Я взяла пробку и улыбнулась, а он вдруг забрал ее и что-то написал на ней. Когда вернул пробку, на ней стояла дата. Только дата, и все.
— Не хочу, чтобы через пятьдесят лет твои дети ломали головы над инициалами, которых им все равно не разгадать.
Если вдуматься, эта фраза была исполнена глубокой печали, ведь я знала, что Гордон не шутит.
— Когда ты уезжаешь в Европу? — спросила я.
— Примерно через месяц.
— Что об этом думает Грег? Ты уже сообщил ему?
— Я звонил Грегу вчера. Знаешь, Джиллиан, он удивился. По-моему, я наконец совершил поступок, который заслужил одобрение моего сына. Отказался от «материального», которое он ставил мне в вину, и готов сделать нечто такое, что ему понятно. Грег сказал, что на следующее лето приедет повидаться со мной. Думаю, он это всерьез.
— Уверена! И я его понимаю. Я бы сама не отказалась от возможности провести лето на юге Франции.
— Что, уехать из солнечной Калифорнии?
— Гордон, ты будешь мне писать?
— Может быть… Однако я не силен по части переписки. Вряд ли Крису понравится наша затея. Но я сообщу, где нахожусь.
Гордон уже отдалялся от меня, и это было заметно.
— Крис не станет возражать. И я хочу получать от тебя весточки… пожалуйста…
— Он же не дурак, и я ему не нравлюсь, насколько мне известно. Я его не виню. Джиллиан, не давай Крису повода сделать тебе больно.
Я кивнула, и Гордон разлил шампанское по бокалам. «Луи Редерер» 1956 года. Любимое шампанское Шарля де Голля. И Гордона Харта.
Мы осушили наши бокалы, а потом молча сидели и смотрели на огонь в камине. Каждый думал о своем. Мы хорошо владели собой, многое сказали друг другу глазами, и слова были почти не нужны. Я знала, что расставание с Гордоном будет одним из самых тяжелым мгновений моей жизни… последняя минута… самый последний взгляд. Однажды я уже пережила это, с Крисом, но сейчас мне было ничуть не легче.
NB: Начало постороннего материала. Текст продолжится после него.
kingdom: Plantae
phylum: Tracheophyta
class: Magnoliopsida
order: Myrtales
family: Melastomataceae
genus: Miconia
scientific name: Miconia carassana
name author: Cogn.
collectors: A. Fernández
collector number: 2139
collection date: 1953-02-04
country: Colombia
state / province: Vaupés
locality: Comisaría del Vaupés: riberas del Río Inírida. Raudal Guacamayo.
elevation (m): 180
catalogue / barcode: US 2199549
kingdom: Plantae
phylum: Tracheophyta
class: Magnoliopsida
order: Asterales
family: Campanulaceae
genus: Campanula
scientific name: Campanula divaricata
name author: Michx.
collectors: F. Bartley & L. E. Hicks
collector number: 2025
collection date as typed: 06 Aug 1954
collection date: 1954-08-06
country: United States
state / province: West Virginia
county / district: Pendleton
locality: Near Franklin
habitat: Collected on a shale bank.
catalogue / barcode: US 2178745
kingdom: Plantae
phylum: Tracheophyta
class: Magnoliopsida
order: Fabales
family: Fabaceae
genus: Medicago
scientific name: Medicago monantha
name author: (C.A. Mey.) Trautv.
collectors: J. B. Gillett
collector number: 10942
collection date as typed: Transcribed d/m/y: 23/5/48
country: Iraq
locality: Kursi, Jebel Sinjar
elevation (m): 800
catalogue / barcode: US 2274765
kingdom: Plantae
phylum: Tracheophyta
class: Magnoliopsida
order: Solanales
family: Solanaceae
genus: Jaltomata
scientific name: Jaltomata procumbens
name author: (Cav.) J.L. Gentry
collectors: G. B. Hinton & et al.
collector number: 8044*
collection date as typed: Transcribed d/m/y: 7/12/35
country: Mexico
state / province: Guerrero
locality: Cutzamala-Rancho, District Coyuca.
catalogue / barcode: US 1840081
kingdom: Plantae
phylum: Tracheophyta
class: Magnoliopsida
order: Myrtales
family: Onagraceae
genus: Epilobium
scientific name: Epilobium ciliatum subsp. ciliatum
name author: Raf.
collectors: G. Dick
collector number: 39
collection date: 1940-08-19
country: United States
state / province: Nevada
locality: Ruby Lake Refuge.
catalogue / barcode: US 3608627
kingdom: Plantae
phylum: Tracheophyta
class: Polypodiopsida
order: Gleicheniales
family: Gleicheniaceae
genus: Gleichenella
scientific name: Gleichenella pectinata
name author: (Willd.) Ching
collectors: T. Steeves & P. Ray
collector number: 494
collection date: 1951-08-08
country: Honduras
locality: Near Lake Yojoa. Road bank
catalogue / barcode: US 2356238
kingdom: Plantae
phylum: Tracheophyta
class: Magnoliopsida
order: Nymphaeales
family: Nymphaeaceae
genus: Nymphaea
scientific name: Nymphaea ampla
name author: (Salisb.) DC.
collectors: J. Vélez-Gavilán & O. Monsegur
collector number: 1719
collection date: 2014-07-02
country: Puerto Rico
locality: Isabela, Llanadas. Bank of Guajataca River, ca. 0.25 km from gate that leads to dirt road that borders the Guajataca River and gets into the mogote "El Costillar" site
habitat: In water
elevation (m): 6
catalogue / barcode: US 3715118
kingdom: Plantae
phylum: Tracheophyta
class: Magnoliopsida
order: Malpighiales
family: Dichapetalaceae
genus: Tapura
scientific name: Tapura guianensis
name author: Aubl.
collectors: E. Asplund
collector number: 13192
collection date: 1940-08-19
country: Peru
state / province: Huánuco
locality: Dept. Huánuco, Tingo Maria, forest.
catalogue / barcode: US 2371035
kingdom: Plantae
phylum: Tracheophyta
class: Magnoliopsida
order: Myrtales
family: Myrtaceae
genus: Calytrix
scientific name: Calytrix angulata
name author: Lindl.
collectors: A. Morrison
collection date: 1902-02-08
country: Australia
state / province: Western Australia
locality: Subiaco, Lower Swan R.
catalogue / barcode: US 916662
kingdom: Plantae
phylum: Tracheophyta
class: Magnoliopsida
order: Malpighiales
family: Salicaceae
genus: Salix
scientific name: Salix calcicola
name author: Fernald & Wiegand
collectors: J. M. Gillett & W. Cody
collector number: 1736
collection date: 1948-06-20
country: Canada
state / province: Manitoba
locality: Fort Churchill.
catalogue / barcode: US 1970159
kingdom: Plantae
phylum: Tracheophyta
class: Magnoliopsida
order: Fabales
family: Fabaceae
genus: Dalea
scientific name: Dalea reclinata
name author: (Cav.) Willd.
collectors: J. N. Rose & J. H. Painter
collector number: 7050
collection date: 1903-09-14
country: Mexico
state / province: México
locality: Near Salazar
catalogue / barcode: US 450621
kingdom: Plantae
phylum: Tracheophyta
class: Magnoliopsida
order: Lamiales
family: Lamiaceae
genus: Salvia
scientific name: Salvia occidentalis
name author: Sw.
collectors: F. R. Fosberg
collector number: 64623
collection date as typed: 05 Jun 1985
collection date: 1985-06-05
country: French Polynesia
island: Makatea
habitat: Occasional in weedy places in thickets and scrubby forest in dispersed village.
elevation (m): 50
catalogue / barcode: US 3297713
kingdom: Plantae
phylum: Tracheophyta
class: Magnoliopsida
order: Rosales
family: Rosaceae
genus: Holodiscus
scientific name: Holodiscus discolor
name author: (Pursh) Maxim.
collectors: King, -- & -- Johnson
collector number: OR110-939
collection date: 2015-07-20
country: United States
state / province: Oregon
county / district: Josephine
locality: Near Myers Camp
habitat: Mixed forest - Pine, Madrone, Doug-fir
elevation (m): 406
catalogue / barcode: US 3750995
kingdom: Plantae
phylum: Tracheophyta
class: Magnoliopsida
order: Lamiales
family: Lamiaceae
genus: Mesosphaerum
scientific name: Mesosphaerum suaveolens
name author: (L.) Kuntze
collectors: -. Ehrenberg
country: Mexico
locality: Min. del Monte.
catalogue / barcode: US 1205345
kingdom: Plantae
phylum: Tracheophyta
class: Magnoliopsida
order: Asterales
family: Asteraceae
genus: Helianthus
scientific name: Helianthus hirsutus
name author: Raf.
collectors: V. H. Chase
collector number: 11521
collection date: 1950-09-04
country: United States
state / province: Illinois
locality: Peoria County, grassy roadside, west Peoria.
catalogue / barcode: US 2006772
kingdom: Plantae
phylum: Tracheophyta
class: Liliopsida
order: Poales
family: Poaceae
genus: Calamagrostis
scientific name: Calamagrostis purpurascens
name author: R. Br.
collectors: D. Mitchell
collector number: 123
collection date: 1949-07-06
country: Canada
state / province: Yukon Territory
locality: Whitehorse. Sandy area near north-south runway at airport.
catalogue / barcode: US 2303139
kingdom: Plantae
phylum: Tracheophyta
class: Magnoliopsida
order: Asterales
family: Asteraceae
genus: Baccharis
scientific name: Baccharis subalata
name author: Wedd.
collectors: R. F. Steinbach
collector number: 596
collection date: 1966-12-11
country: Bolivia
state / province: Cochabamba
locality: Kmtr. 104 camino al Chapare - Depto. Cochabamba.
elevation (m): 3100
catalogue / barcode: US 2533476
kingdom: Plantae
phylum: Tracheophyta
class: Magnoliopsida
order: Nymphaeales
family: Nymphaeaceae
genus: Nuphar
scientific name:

Я повернулась, чтобы взглянуть на Гордона, сидящего на диване. Великолепной формы голова, аккуратная бородка, глаза закрыты. И вдруг резкое движение его руки, звук лопающегося стекла — его бокал рассыпался вдребезги в камине. Я поняла значение этого жеста. Наверное, если запустить бокалом в камин и смотреть, как летят осколки, проще осознать тот факт, что между нами тоже все кончено.
Гордон встал, молча взял мое пальто, и мы медленно направились к двери.
Всю дорогу до отеля мы держались за руки и наблюдали, как за окном пролетают огни большого города. То, что осталось от прошлого снегопада, лежало в водостоках, покрываясь сероватым налетом.
Машина остановилась около «Ридженси». Гордон хотел выйти, но водитель уже успел открыть дверцу с моей стороны.
— Нет. Не выходи. Пожалуйста. — Мой голос срывался.
Гордон крепко обнял меня и поцеловал в макушку. Я подняла к нему лицо, и мы поцеловались. Я крепко зажмурилась, и слезинка медленно скатилась по щеке. Тогда я открыта глаза и увидела, что Гордон тоже плачет…
— Я люблю тебя, Гордон.
— Прощай, любовь моя. Всегда помни, как ты мне дорога.